When Saina Nehwal won her first Superseries in Indonesia, one of the most interesting stories that emerged was how she had to forego ice-creams as part of her strict diet. Saina, who was fond of ice-creams and chocolates as a child, had to make the highest sacrifice demanded of any sweet-toothed youngster – if she had to get better as a badminton player, she had to cut away those snacks that stealthily add to body weight.
All competitive athletes are told to keep away from these devilish temptations. Now, perhaps, a solution has emerged: a Danish ice-cream maker has developed ice-cream that will enhance, rather than retard, performance.
Martin Jorgensen, founder and CEO of Is fra Skaro (literally: ‘Ice-cream from Skaro’) promises to relieve all sports people of the tedium of a life without ice-cream. Jorgensen has developed ice-cream that contains 9 per cent protein and less than 3 per cent fat. The most crucial element is perhaps that Is fra Skaro has managed to cut down the sugar content to a third; most of its sweet taste comes from the juice of the birch tree.
“The ice-cream can be used by athletes during training, and for cancer patients too,” says Jorgensen. “Since the sweet taste is from the birch tree, it helps reduce the sugar content by one-third. The ice-cream also has protein supplements developed from sea weed.”
Jorgensen, whose ice-cream plant is located in a small island, is looking to tie up with companies in Asia. He is also looking at cancer-fighting herbal additives from the Himalayas. “There’s a long history of ayurvedic medicine in India and Nepal,” he says. “I was in Nepal recently, and we’re talking to people there to see if we can source some cancer-fighting herbs that we can include in the ice-cream. This might also provide employment to people without threatening the ecosystem.”

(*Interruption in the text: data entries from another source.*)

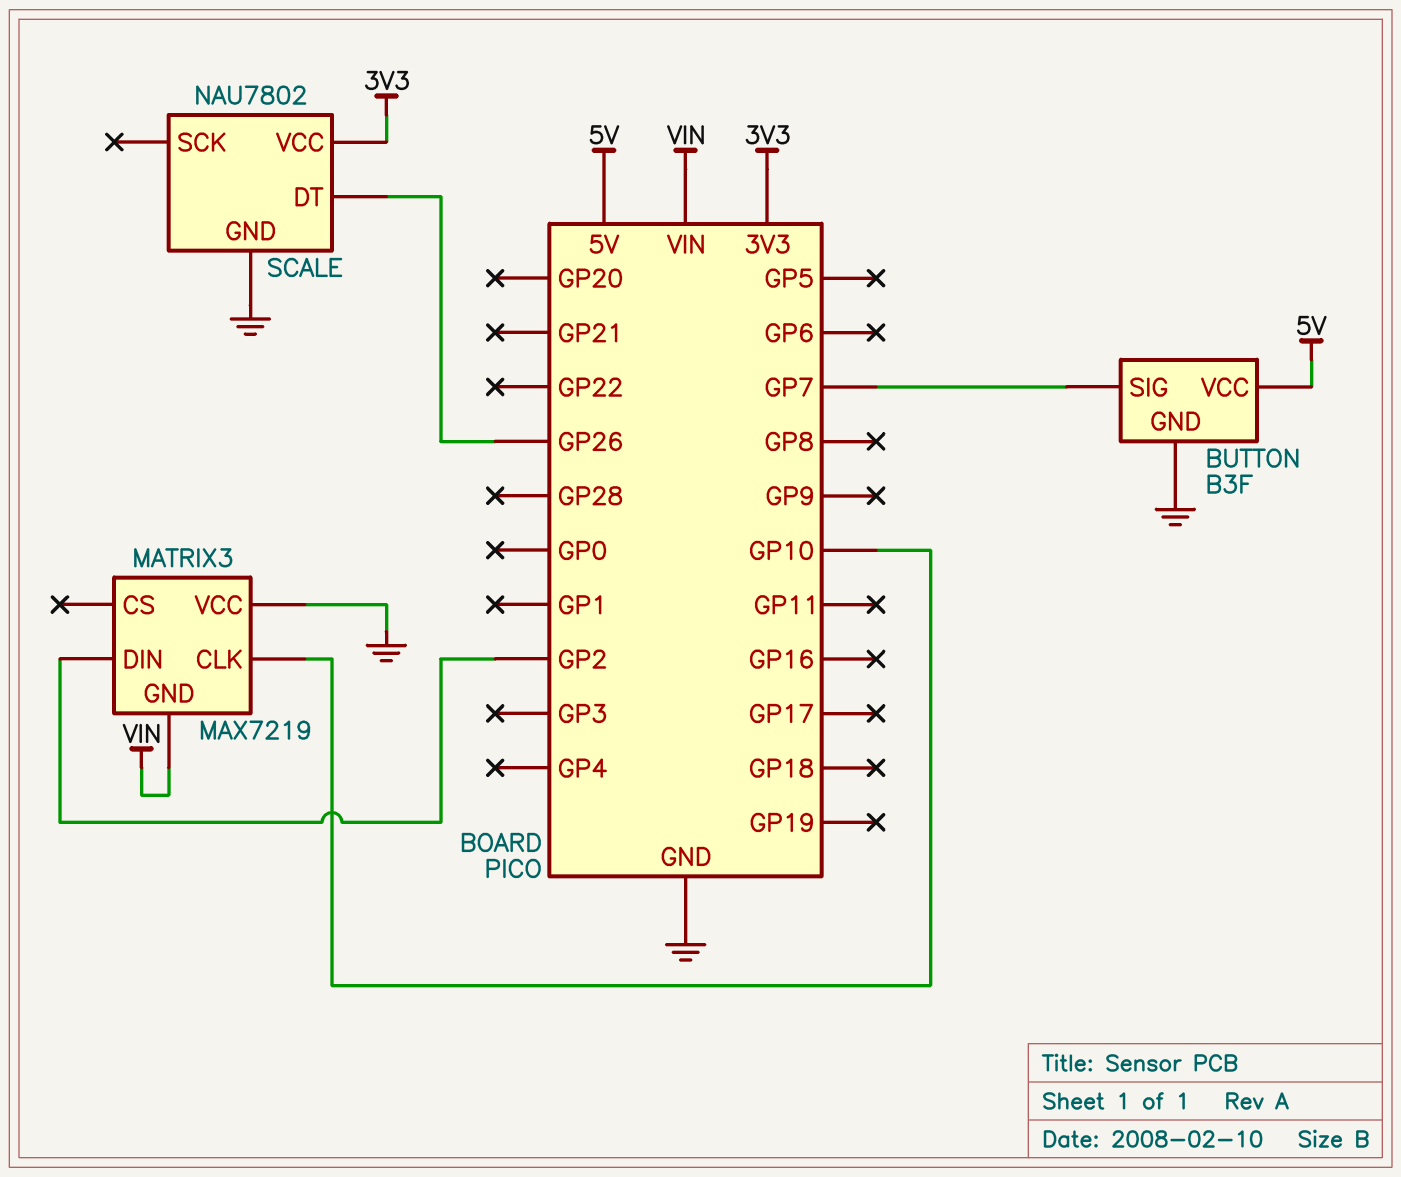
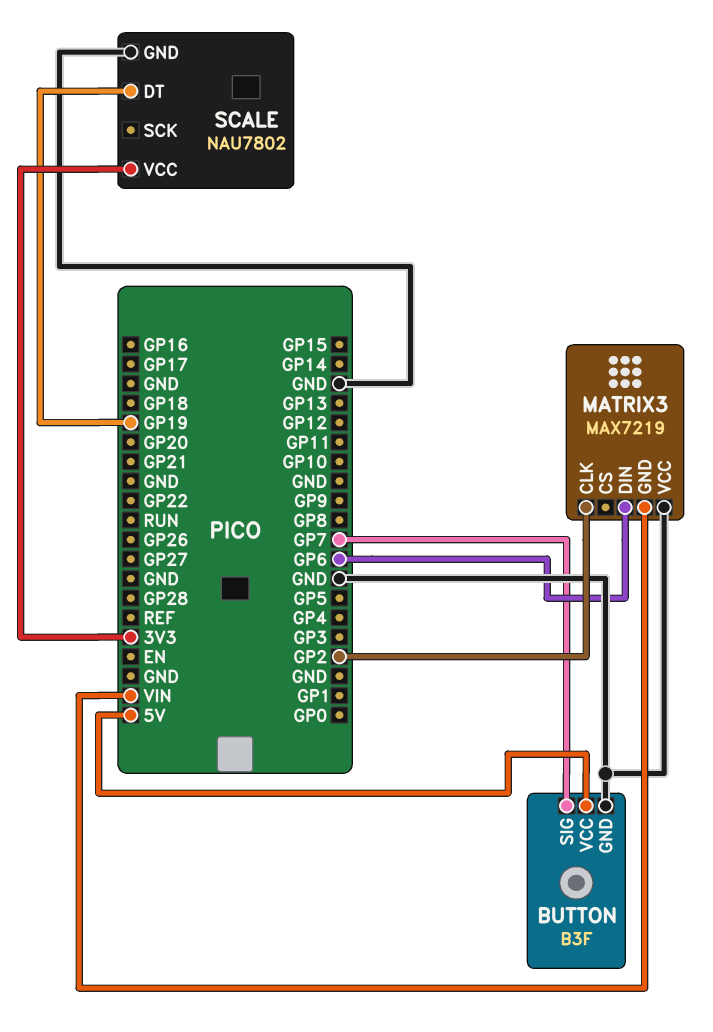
MATRIX3 pin CLK: GP10 -> GP2
MATRIX3 pin DIN: GP2 -> GP6
SCALE pin DT: GP26 -> GP19

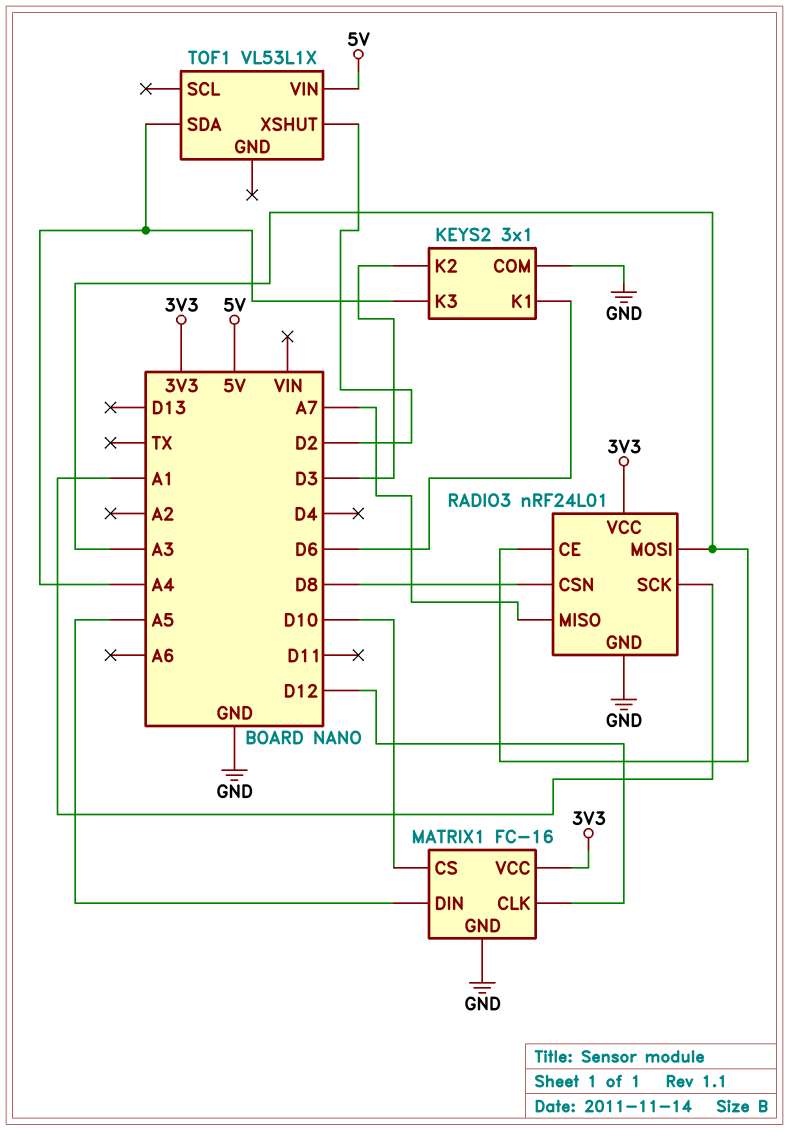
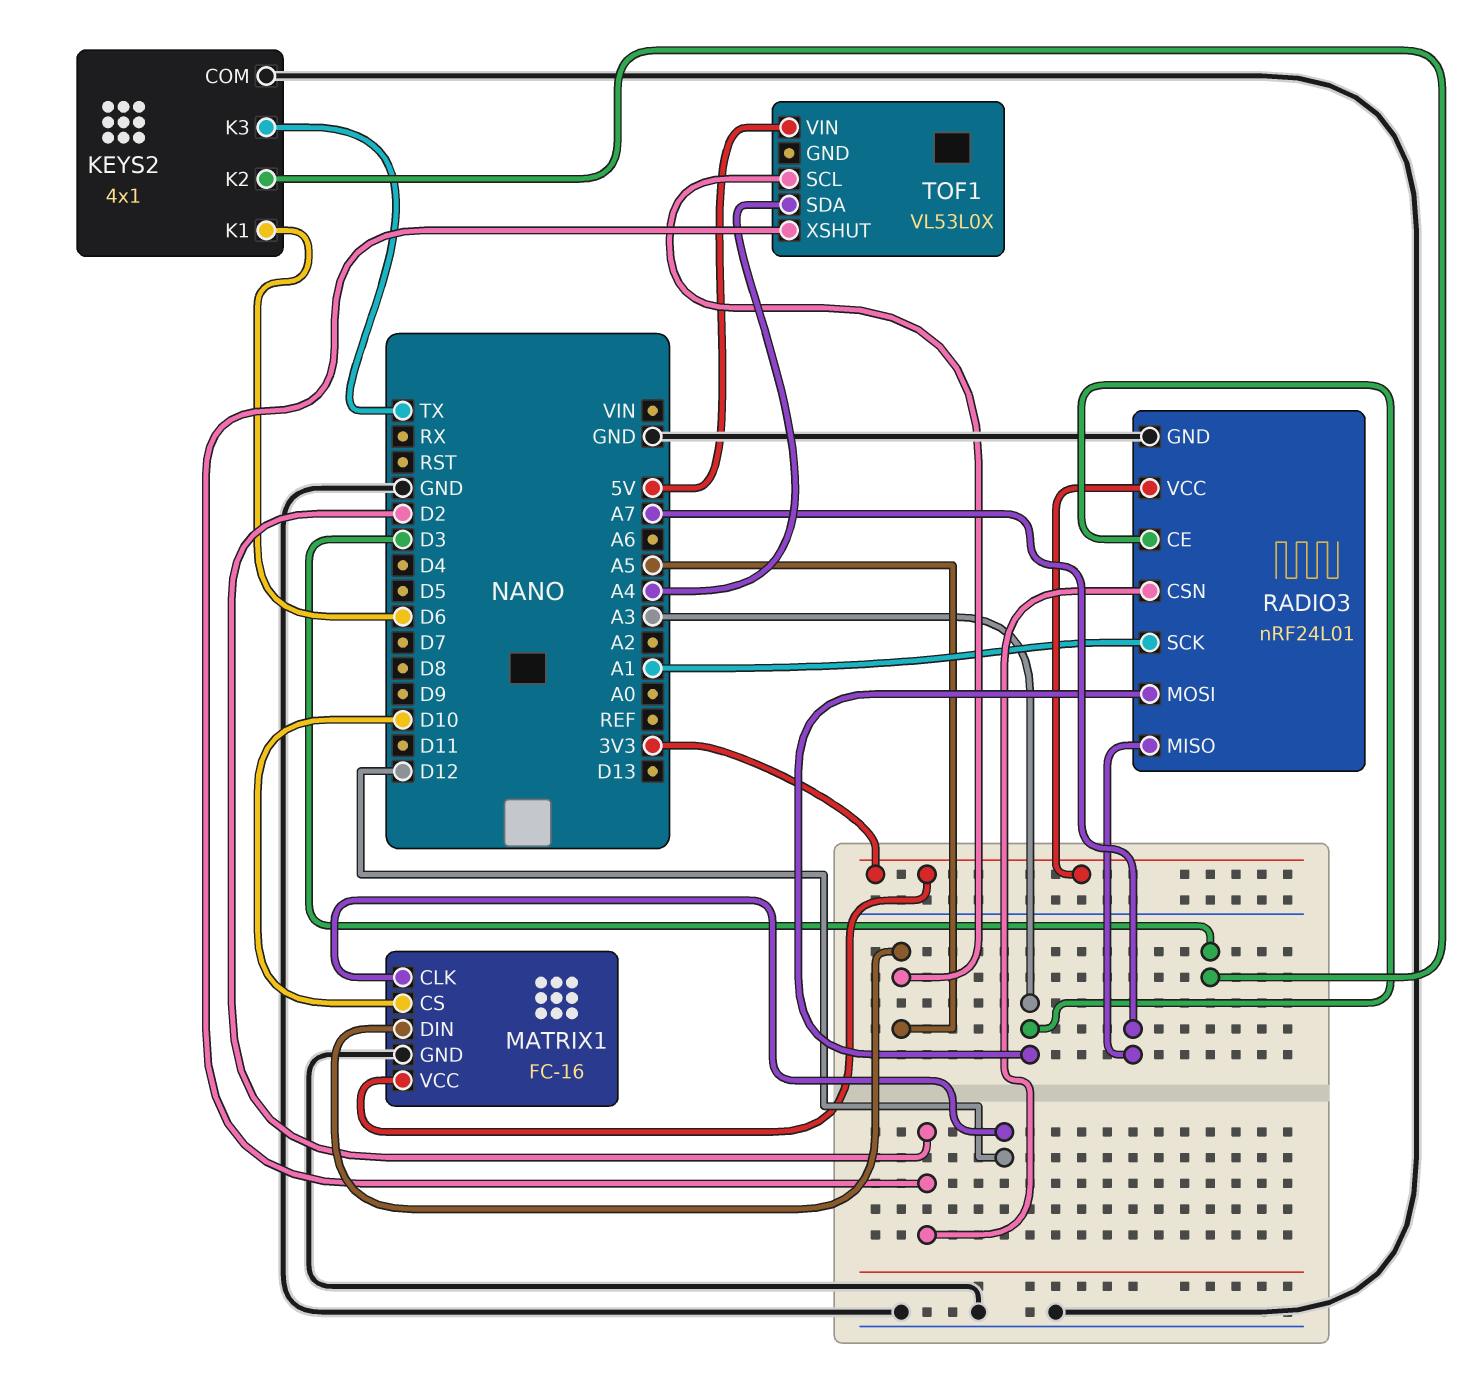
KEYS2: 3x1 -> 4x1
KEYS2 pin K3: A4 -> TX
RADIO3 pin CSN: D8 -> D2
TOF1: VL53L1X -> VL53L0X
TOF1 pin SCL: none -> A5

Jorgensen began his career as an aquaculturist, but the business unexpectedly closed down after the plant was ravaged by a fire accident. His wife had a hobby in making ice-creams, and Jorgensen himself had developed knowledge about isolating protein supplements from seaweed. One thing led to another, and soon they had a unique product on their hands.
Interestingly, the ice-cream does not use milk. Instead, it uses a newly-developed organic dairy product called Kilk, which contains seven times the protein that milk contains. Jorgensen claims that all ingredients are sourced from nature – Danish sun-ripened fruits and berries, and never concentrates.
Is fra Skaro does have a unique taste, and its consistency reminds one of the Indian kulfi. The ‘Organic Soft-Ice’ for sports people comes in several flavours: cinnamon, elderflower, liquorice, mocha, chocolate and vanilla. If the ice-cream is as good as it claims to be, sports people across the world can be grateful to Martin Jorgensen.